The Agreement provides that Mr. Payne will receive a base annual salary of not less than
$500,000. In addition, Mr. Payne shall be entitled to an annual, discretionary incentive award,
the target amount of which is 75% of the base annual salary with a potential maximum amount equal
to 150% of the base annual salary and a minimum amount of 37 1/2% of the base annual salary based on
the achievement of quantitative and qualitative metrics determined at the discretion of the
Compensation Committee of the Board of Directors. Mr. Payne shall be eligible for awards of
restricted stock and other long-term incentive-based compensation under the terms of the Companys
2006 Long Term Incentive Plan and as approved by the Compensation Committee of the Board of
Directors. Mr. Payne is also entitled to reimbursement of premiums on non-Company sponsored
disability and life insurance policies up to $25,000 annually.
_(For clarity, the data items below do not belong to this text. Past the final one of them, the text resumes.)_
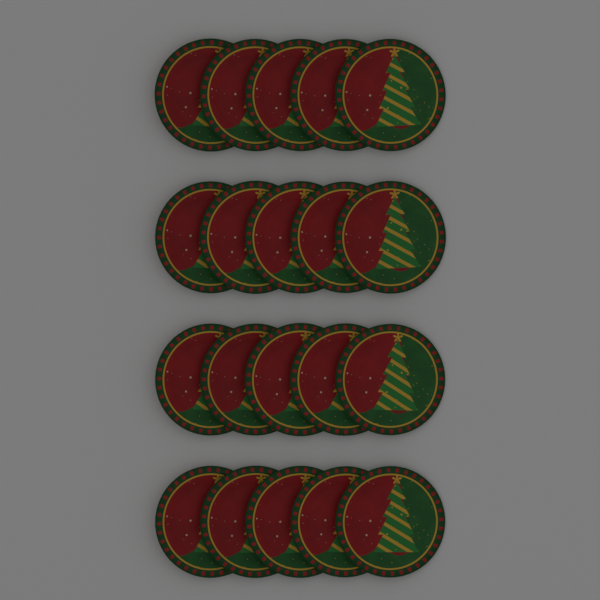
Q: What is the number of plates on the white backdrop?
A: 20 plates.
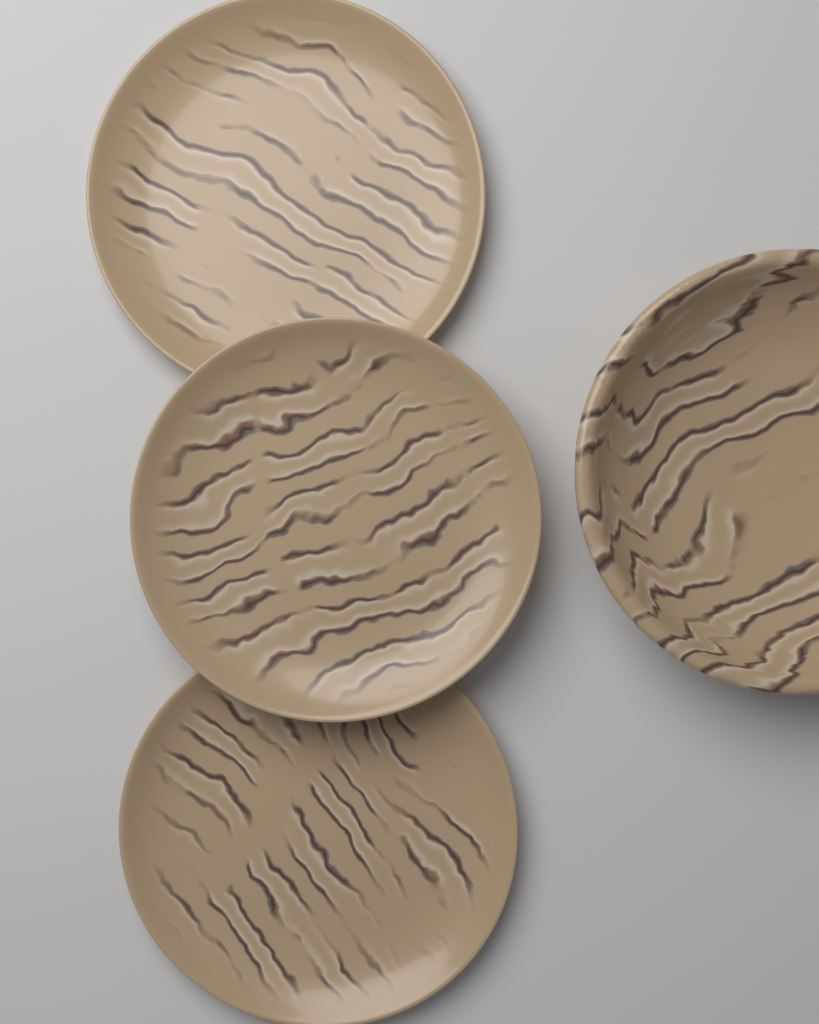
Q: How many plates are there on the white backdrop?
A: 3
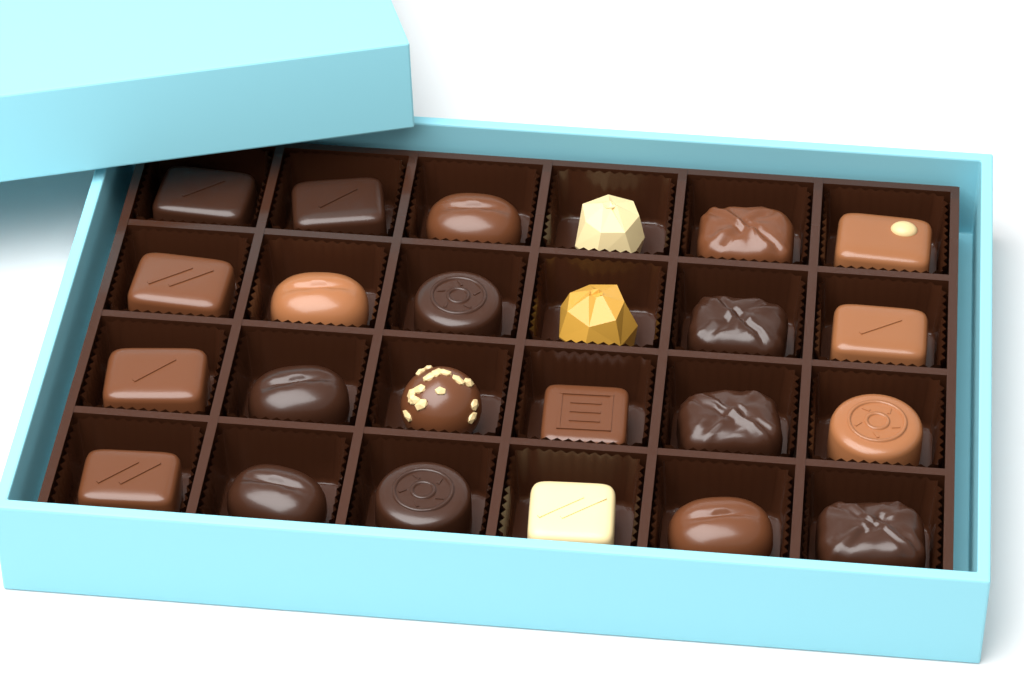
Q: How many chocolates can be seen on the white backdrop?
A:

Pursuant to the Agreement, in the event the Company discharges Mr. Payne without Cause (as
defined in the Agreement), the Company shall continue to pay (1) his base pay for a period of 24
months, (2) a pro rata amount of the annual incentive award at the 75% of the base annual salary
goal level for the year of termination, (3) all benefits payable under any benefit plan or program
of the Company, and (4) medical continuation premiums for a period of up to 36 months. In the
event the Company discharges Mr. Payne for Cause, the Company shall have no further obligation to
Mr. Payne or his estate other than to pay that portion of Mr. Paynes salary accrued through the
date of termination.
If following a change in control Mr. Payne voluntarily terminates his employment for Good
Reason (as defined in the Agreement) or he is discharged without Cause, in either case, within 24
months following the change in control, then the Company shall pay (1) a lump sum payment equal to
two times Mr. Paynes base annual salary, (2) 100% of the of the annual incentive award at the 75%
of the base annual salary goal level for the year of termination, (3) all benefits payable under
any benefit plan or program of the Company, and (4) medical continuation premiums for up to 36
months.
The foregoing is a summary of certain terms and conditions of the Agreement and is qualified
in its entirety by reference to the full text of the Agreement, a copy of which is attached hereto
as Exhibit 10.1 and incorporated herein by reference.